Consigne A:
Indiquez, d'après l'extrait sur le saturnisme et les autres causes organiques, à quel âge se situe le pic de la population touchée par le saturnisme.
Consigne B:
Rédigez la suite de l'extrait sur le saturnisme et les autres causes organiques, en commençant juste après sa dernière phrase.

Extrait choisi:
Causes gynécologiques :

* Douleurs pelviennes signant l’imminence de l’installation des règles, chez une fille dont la puberté se développe de façon harmonieuse, dues à une congestion ovarienne, un kyste ovarien ou une hémorragie tubaire.

* Dysménorrhée post-pubertaire qui ne peut être évoquée que lorsque les cycles sont ovulatoires, c’est-à-dire jamais au moment de l’installation des règles.

* Malformation des voies génitales, imperforation de l’hymen (hématocolpos), tumeurs ovariennes sont rares et s’accompagnent d’anomalies cliniques décelables. Là encore, l’échographie est irremplaçable.

Causes hématologiques :

* Drépanocytose dont les crises vaso-occlusives donnent des tableaux pseudo-chirurgicaux, mais dont la régression est obtenue par la correction de l’anémie et la réhydratation, en sachant que cette maladie n’exclut en rien les autres causes de douleurs abdominales.

* Anémies hémolytiques constitutionnelles pouvant se compliquer de séquestration splénique ou… de lithiase biliaire (pigmentaire).

AUTRES CAUSES ORGANIQUES :

Etiologies à rechercher

Les autres causes organiques sont les suivantes:

* l’épilepsie abdominale.

* une migraine abdominale.

* une tumeur cérébrale (c’est rarement le premier signe!).

* la maladie périodique (contexte ethnique particulier).

* une ascaridiose (infestation massive).

* une intolérance ou allergie alimentaire.

Saturnisme

* L’intoxication chronique au plomb est souvent à l’origine de troubles digestifs, et notamment de douleurs abdominales chroniques.

* L’ingestion (pica) d’écailles de peintures anciennes (céruse), ou l’inhalation de poussières toxiques représentent les principales causes d’intoxication (normes pour l’eau inférieure à 50µg/l).

* Population touchée:

– enfant de moins de 6 ans (pic: 18 à 36 mois).

– comportement d’ingestion non alimentaire, pica.

– enfants souvent d’origine africaine, immigrés récents, non insérés socialement.

* La trilogie, non spécifique mais évocatrice, doit cependant faire évoquer le diagnostic:

– constipation.

– douleurs abdominales.

– anorexie.

* Des troubles neurologiques se rencontrent à un stade plus tardif.

– troubles du sommeil, irritabilité.

– diminution de l’activité motrice.

– troubles du langage.

– altération PEV et de l’acuité auditive.

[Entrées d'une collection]
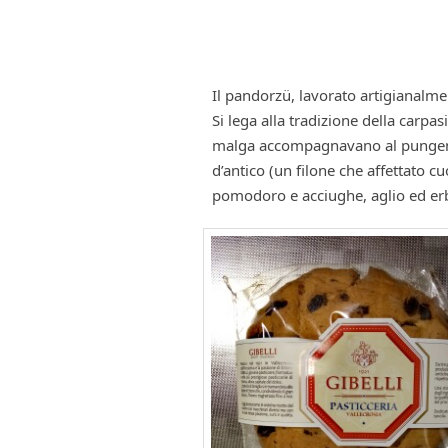
Il pandorzü, lavorato artigianalm
Si lega alla tradizione della carpa
malga accompagnavano al pungent
d’antico (un filone che affettato c
pomodoro e acciughe, aglio ed erb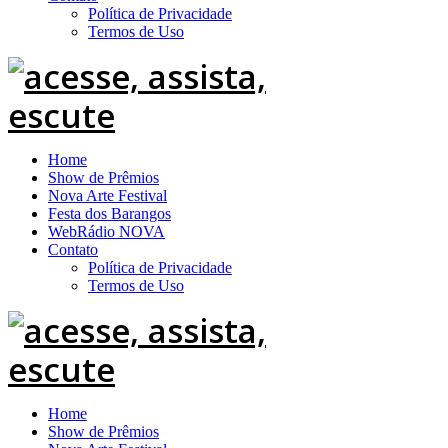
Política de Privacidade
Termos de Uso
Home
Show de Prêmios
Nova Arte Festival
Festa dos Barangos
WebRádio NOVA
Contato
Política de Privacidade
Termos de Uso
Home
Show de Prêmios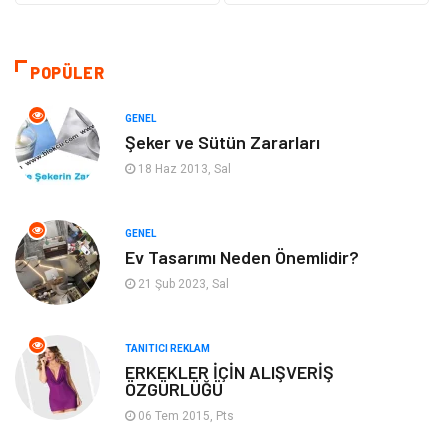
Sağlıklı Yaşam
Gündem
Giyim
Alışveriş
POPÜLER
Otomotiv
Makine
GENEL
Şeker ve Sütün Zararları
Gıda
Yeme & İçme
18 Haz 2013, Sal
Gayrimenkul
Spor
GENEL
Ev Tasarımı Neden Önemlidir?
Anne & Çocuk
Müzik
21 Şub 2023, Sal
Bilgisayar & Yazılım
Keyif & Hobi
TANITICI REKLAM
Tatil
Genel Kültür
ERKEKLER İÇİN ALIŞVERİŞ
ÖZGÜRLÜĞÜ
06 Tem 2015, Pts
Emlak
Finans & Ekonomi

Résultat attendu A:
Le pic se situe entre 18 et 36 mois.

Résultat attendu B:
* Le dosage de la plombémie et/ou la plomburie provoquée permettent d’affirmer le diagnostic (taux supérieur à 150mg/l).

* Les radiographies osseuses ne montrent des signes spécifiques (bandes opaques métaphysaires) que pour des intoxications massives (taux supérieur à 500mg/l).

* Le traitement repose sur l’utilisation de produits chélateurs, augmentant l’élimination urinaire.

La rareté de ces causes ne doit pas empêcher de les évoquer, en l’absence des causes habituelles, en sachant que chez le petit enfant une douleur, quelle qu’en soit l’origine, est souvent projetée dans la région ombilicale.

CAUSES PSYCHOLOGIQUES :

Ce sont en fait les douleurs répétées les plus fréquentes.

Elles ont en commun un certain nombre de traits qui en suscitent le diagnostic même si leur présentation peut en imposer pour une « urgence »:

* topographie « immuablement » péri-ombilicale, sans caractéristiques de type, rythme, siège, irradiation pouvant évoquer un diagnostic précis.

* association d’un cortège de signes fonctionnels tels que pâleur, céphalées, sensations vertigineuses, lipothymies, palpitations, etc..

* fréquence d’un facteur déclenchant:

– mésentente parentale ou conflit plus ou moins ouvert avec les parents.

– séparation ou divorce.

– difficultés scolaires.

– conditions de logement défectueuses.

– deuil.

– forcing alimentaire, etc..

* absence de retentissement somatique.

L’examen clinique sera d’autant plus complet qu’il est toujours aussi impératif de ne pas passer à côté d’un problème organique surtout si c’est la énième consultation de cet enfant en difficulté, et souvent déjà catalogué.

Cet examen permettra d’amorcer la prise en charge en se voulant explicatif et rassurant.

L’amélioration du contact, la mise en confiance par des consultations successives, l’évaluation de la situation scolaire ne sont que les premiers pas vers la résolution d’un problème souvent complexe.